TEXTAUSZUG -
Der in Amsterdam lebende Comic-Zeichner Erik Kriek ist einer dieser Verehrer. Mit der Adaption von fünf Erzählungen Lovecrafts hat er sich einen persönlichen Wunsch erfüllt. Dabei hat er allerdings »etwas sehr Heikles gewagt: In Zeichnungen einzufangen, was man am besten und effektivsten der Phantasie des Lesers überlässt.« Gerard Soeteman, der dem frisch bei Avant verlegten Band ein Vorwort beisteuerte, macht hier auf die Hürde aufmerksam, die es bei einer Comic-Adaption eines klassischen Horror-Stoffes zu meistern gilt: Das durch Worte heraufbeschworene Grauen in Zeichnungen umzusetzen, für das sich der Leser ansonsten jeweils eigene Bilder ausmalt.

Düstere Bilder fürs Unaussprechliche

Da Lovecrafts dämonisch-okkulter Kosmos jedoch längst im popkulturellen Kanon und somit in der Referenzkultur angekommen ist, gibt es von diesem mittlerweile zahllose Abbildungen und Umsetzungen. Andere Autoren – auch Comic-Autoren, z.B. Reinhard Kleist und Alan Moore – sponnen seine Stoffe weiter. Sie wurden filmisch umgesetzt, inspirierten Musiker zu Songs und lieferten die Basis für Computer-, Brett- und Rollenspiele. Sogar Cthulhu-Kuscheltiere finden den Weg über die Ladenkasse, kurz: Lovecraft ist Kult. In diese Presche schlägt nun Erik Kriek mit seinen Illustrationen. Mit Sachverstand und Handwerkskunst kann man schließlich kaum etwas ruinieren, woran sich schon zig andere abgerackert haben.

DATENAUSZUG -
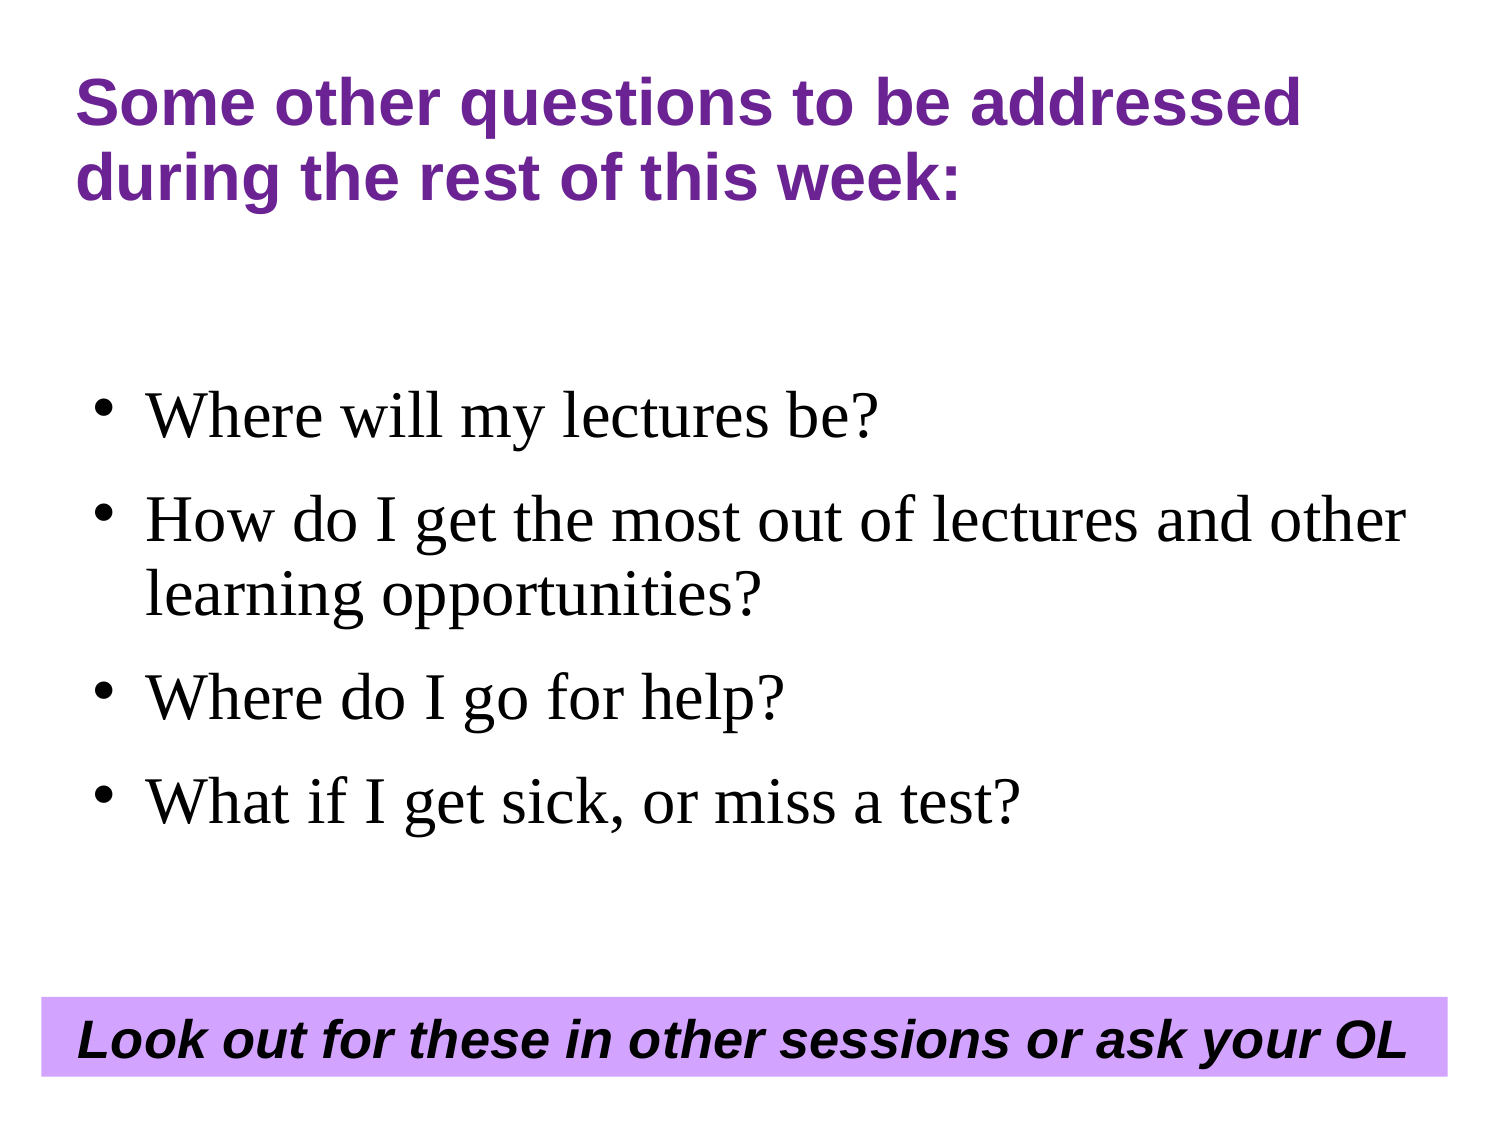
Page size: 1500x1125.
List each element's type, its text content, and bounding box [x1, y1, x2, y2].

AUFGABEN -
[a] Schreibe den Abschnitt des Textauszugs um, der mit „Da Lovecrafts dämonisch-okkulter“ beginnt und mit „andere abgerackert haben.“ endet, und setze dabei „Bands“ an die Stelle von „Musiker“.
[b] Wer hat laut Textauszug zu dem bei Avant verlegten Band ein Vorwort beigesteuert?

LÖSUNGEN -
[a]
Da Lovecrafts dämonisch-okkulter Kosmos jedoch längst im popkulturellen Kanon und somit in der Referenzkultur angekommen ist, gibt es von diesem mittlerweile zahllose Abbildungen und Umsetzungen. Andere Autoren – auch Comic-Autoren, z.B. Reinhard Kleist und Alan Moore – sponnen seine Stoffe weiter. Sie wurden filmisch umgesetzt, inspirierten Bands zu Songs und lieferten die Basis für Computer-, Brett- und Rollenspiele. Sogar Cthulhu-Kuscheltiere finden den Weg über die Ladenkasse, kurz: Lovecraft ist Kult. In diese Presche schlägt nun Erik Kriek mit seinen Illustrationen. Mit Sachverstand und Handwerkskunst kann man schließlich kaum etwas ruinieren, woran sich schon zig andere abgerackert haben.

[b] Gerard Soeteman